Activity – Work out how many lines of the listing below mention the word "When", and give only that figure.

The data –
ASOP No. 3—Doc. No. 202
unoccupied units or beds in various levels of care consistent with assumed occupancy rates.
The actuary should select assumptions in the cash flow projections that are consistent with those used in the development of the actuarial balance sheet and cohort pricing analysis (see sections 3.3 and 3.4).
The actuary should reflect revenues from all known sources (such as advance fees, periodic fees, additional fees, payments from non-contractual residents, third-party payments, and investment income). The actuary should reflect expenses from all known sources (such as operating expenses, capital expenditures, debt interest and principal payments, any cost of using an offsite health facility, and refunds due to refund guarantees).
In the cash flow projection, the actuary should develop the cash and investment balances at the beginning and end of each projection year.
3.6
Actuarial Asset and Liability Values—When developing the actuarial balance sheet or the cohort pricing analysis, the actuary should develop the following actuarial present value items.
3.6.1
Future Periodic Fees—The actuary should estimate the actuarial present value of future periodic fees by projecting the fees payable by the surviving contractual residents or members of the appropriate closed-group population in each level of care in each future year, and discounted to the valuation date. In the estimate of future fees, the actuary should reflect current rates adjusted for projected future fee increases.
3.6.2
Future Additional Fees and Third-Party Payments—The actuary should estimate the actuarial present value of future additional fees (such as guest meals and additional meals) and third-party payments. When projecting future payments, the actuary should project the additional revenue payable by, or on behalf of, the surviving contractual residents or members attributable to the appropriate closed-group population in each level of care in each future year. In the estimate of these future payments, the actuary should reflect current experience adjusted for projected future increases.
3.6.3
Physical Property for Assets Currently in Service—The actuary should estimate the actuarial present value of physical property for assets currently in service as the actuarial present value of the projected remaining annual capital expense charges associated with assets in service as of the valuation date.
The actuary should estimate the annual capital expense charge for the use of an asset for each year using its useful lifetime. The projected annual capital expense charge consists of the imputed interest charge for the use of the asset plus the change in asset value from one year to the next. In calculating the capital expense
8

Solved exercise – 2